それにしても、やはり強いもののけには、神話や物語の名前が付いているんだな。
「一狼! 左!」
「は?」
「左に移動!」
言われるままに左に動く。
「右!」
「ほい」
「左!」
「ほいさ」
「上!」
「行けるか!」
そんなやり取りが五分ほど続く。
気が付けば、既に魚は俺の体まで引っ張られ、やがて未来の手に収まった。
「やったー!」
「はいはい、凄いですね」
「うわー空カツオだよ! ラッキー!」
「それ、おいくら?」
「一般市場で五万円くらい!」
魚の価格破壊だ。
「網で取ったら大変な事になりそうだな」
「え? 一狼は空に網を仕掛けられるの?」
「いや、木の間とかを使ってさ」
それを聞いた未来が、やれやれと鼻で笑う。
「もののけを捕まえるには、もののけの素材で作った物しか使えないんだよ? 網なんて使ってたら、素材が全然足りなくなっちゃうよ」
「普通の素材は使えないって事?」
「うん。何でかは分からないけど、もののけを相手にした場合、普通の物を使うと直ぐに壊れちゃうの」
成程。だからもののけの狩人は、わざわざもののけ素材で作った道具を使っているのか。
「ちなみに、一狼の着てるスーツの素材は超レアだよ」
「何となくそんな来はした」
「霊山の魚は臆病だから、普通の衣装を着てる狩人を見たら逃げるけど、それを着ていれば逃げないんだよね」
「へえ、それは凄いな」
そんな話をして居ると、別の場所で釣りをしていた兵子が戻って来た。
「二人とも、楽しんで居るか?」
「はい、最高です!」
「ふむ。

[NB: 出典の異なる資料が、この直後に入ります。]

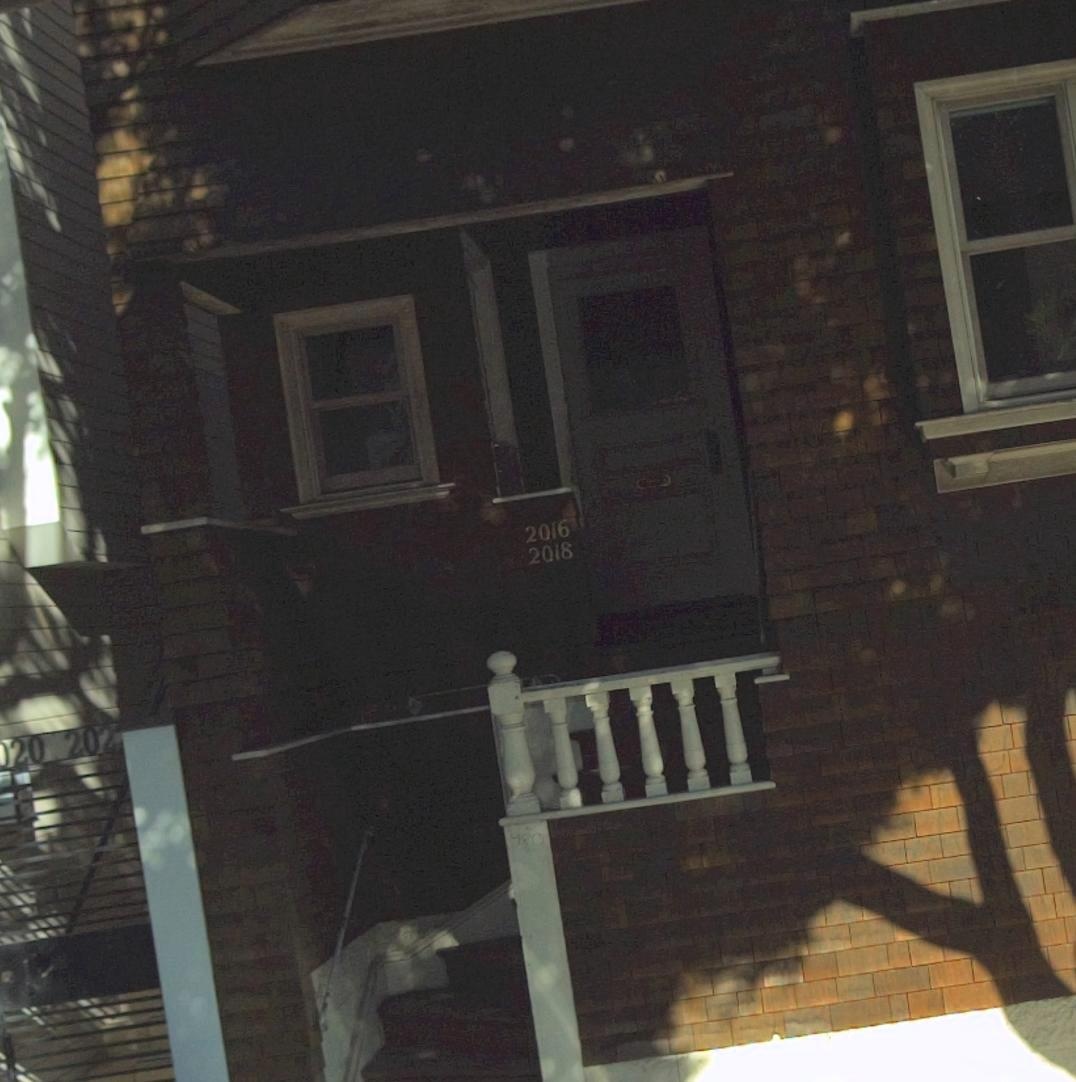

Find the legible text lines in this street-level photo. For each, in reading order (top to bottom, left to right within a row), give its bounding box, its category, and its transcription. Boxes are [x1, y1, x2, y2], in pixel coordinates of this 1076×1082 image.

それでは、今から一狼君は、単独で行動してくれ」
突然の提案に、時間が数秒止まる。
「……えーと、霊山での狩りはバディでって言うルールがありましたよね」
「ルールとは、破る為にある」
「それを教師が言いますか」
「冗談だ。まあ聞け」
兵子が近くの切り株に座る。
「一狼君も聞いた通り、霊山の魚達は臆病だ。だからこそ、我々は少し離れた場所で釣りを行っている」
「そのようですね」
「しかし、一狼君にはそのスーツがある。折角ステルスで移動出来るのに、わざわざ我々と同じ場所で釣りをする必要は無いだろう?」
それを聞いて、少しだけ考える。
「……もしかして、俺は邪魔なんですか」
「ぶっちゃけそうだ」
「自分事!?」
「仕方ないだろう。君のその姿を見てしまうと、面白過ぎて釣りに集中出来ないんだ」
理不尽な提案にため息を漏らす。
しかし、姫山を一人で散策する事には興味があったので、俺は大人しく兵子の提案に頷いた。